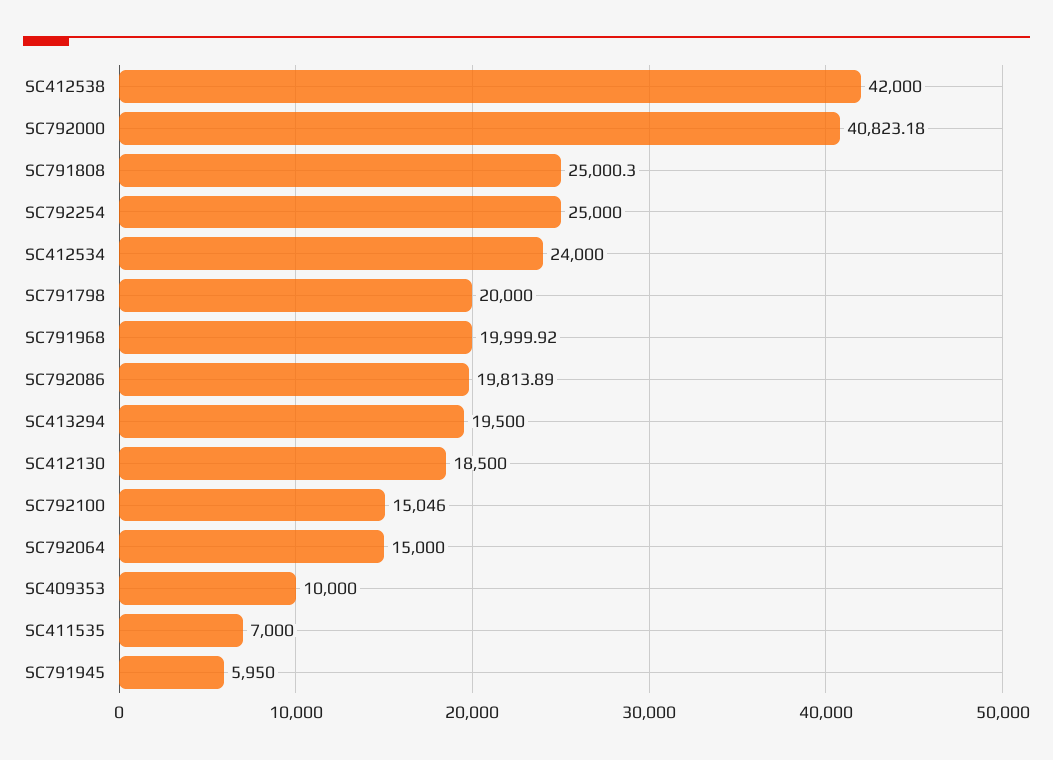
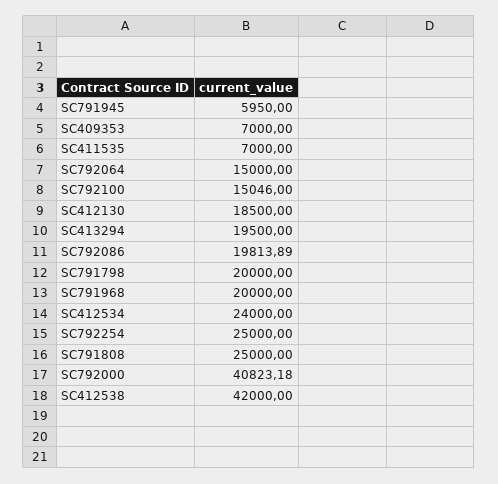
SC791808: 25000.3 -> 25000
SC791968: 19999.92 -> 20000
SC409353: 10000 -> 7000

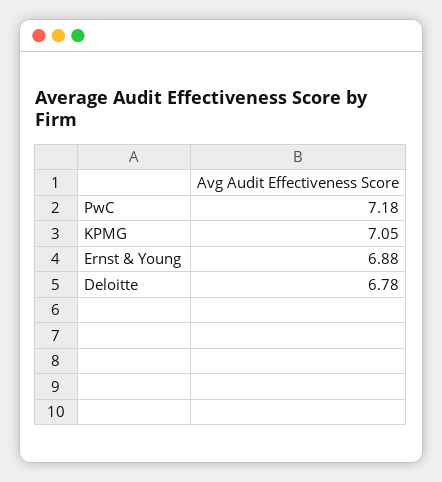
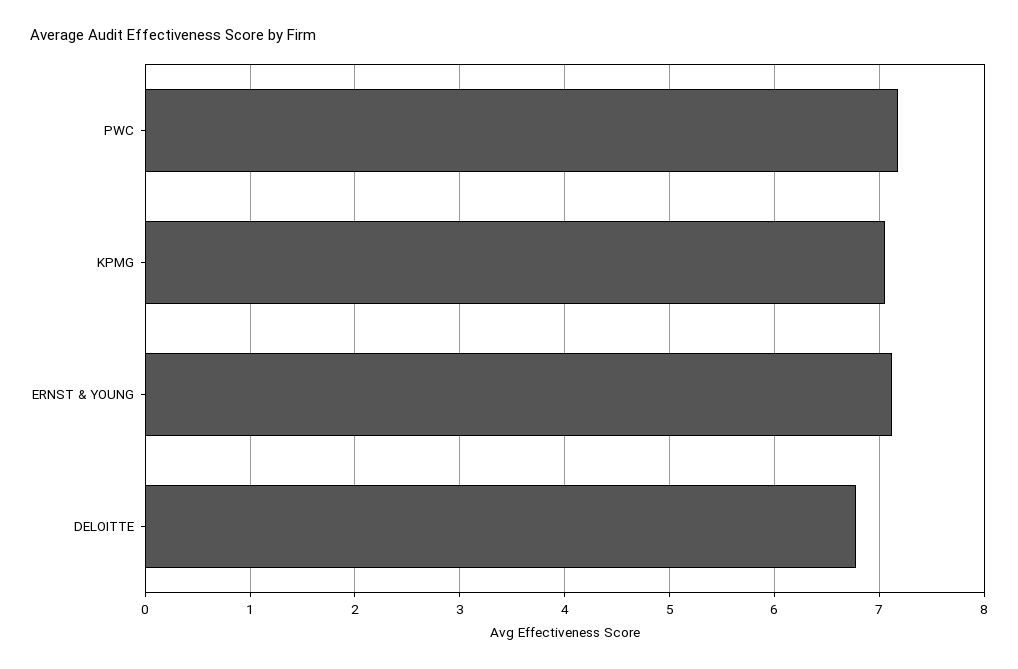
Ernst & Young: 6.88 -> 7.1

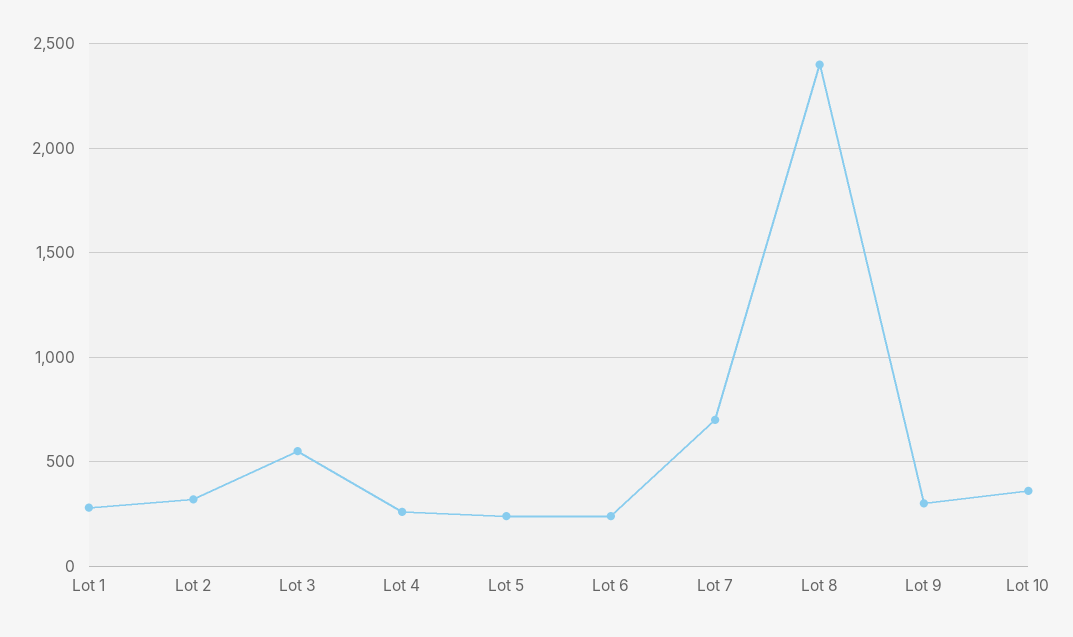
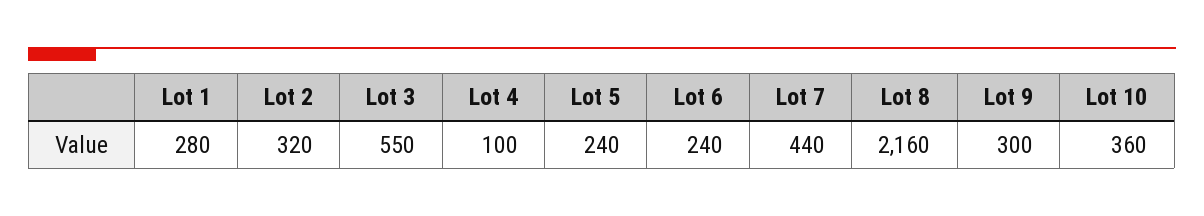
Lot 4: 250 -> 100
Lot 7: 700 -> 440
Lot 8: 2400 -> 2160

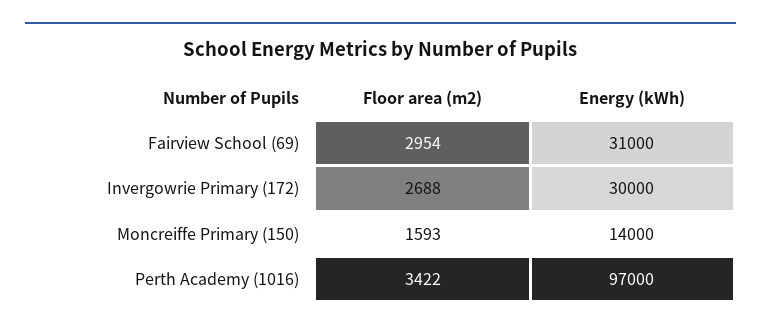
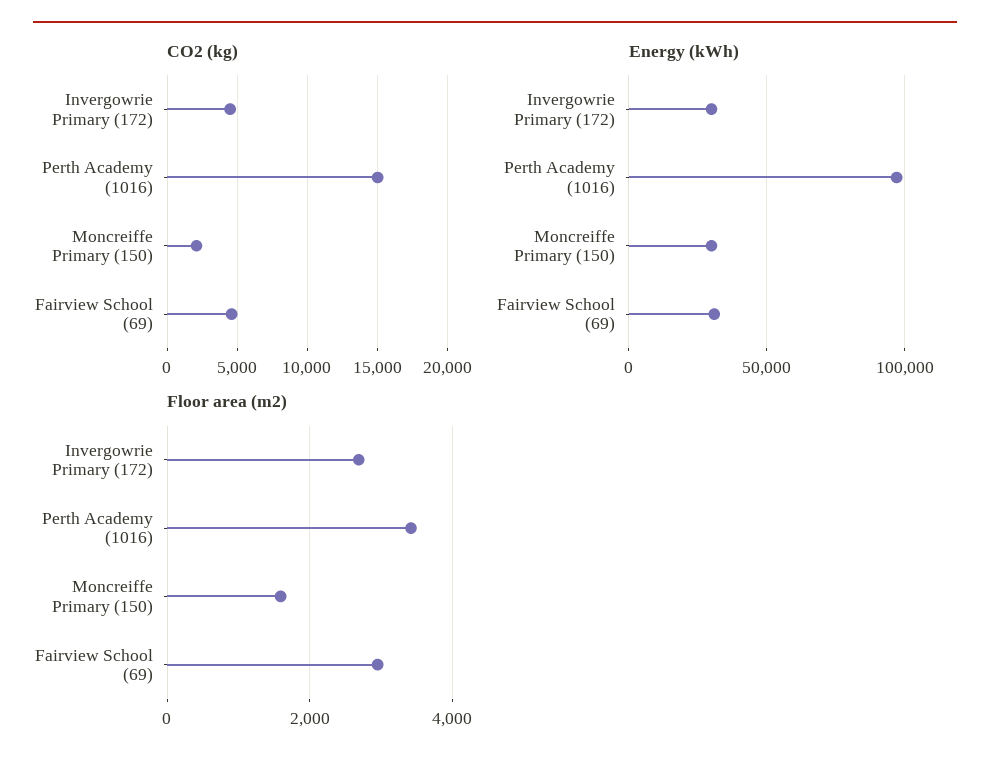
Energy (kWh), Moncreiffe Primary (150): 14000 -> 30000
CO2 (kg), Invergowrie Primary (172): none -> 4500
CO2 (kg), Perth Academy (1016): none -> 15000
CO2 (kg), Moncreiffe Primary (150): none -> 2000
CO2 (kg), Fairview School (69): none -> 4500

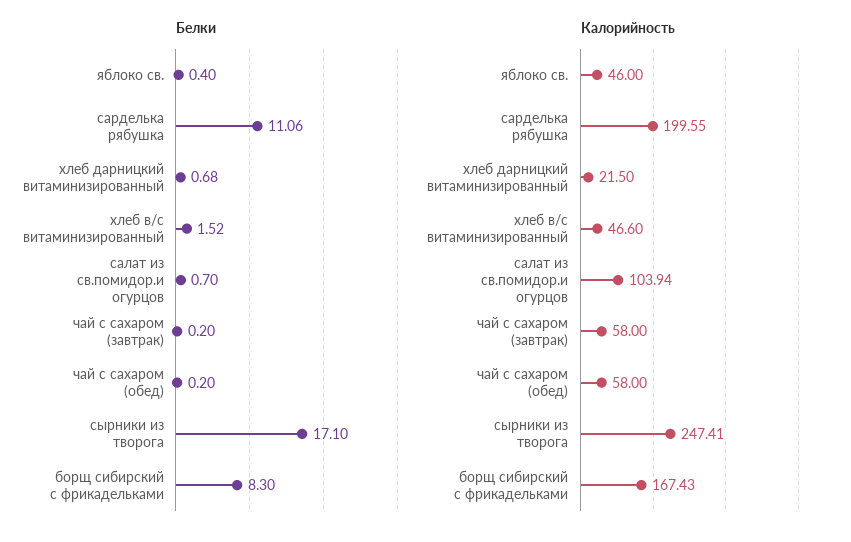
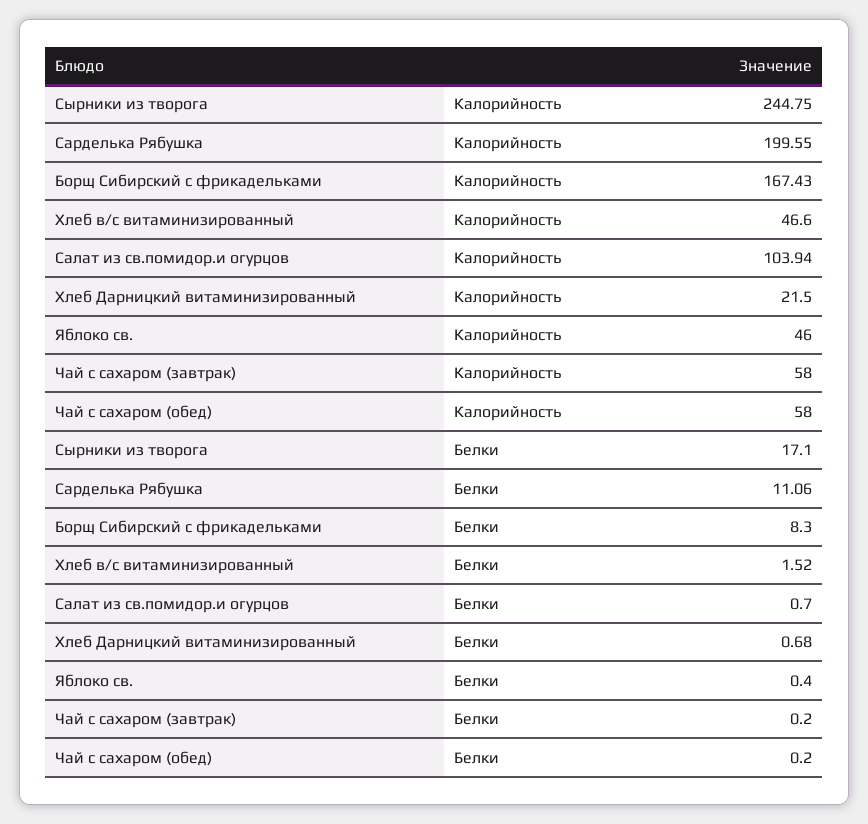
Калорийность, сырники из творога: 247.41 -> 244.75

═══

Exercise:
Every line that holds the word "Primary" should be copied from the listing.

Solved problem:
Energy (kWh), Moncreiffe Primary (150): 14000 -> 30000
CO2 (kg), Invergowrie Primary (172): none -> 4500
CO2 (kg), Moncreiffe Primary (150): none -> 2000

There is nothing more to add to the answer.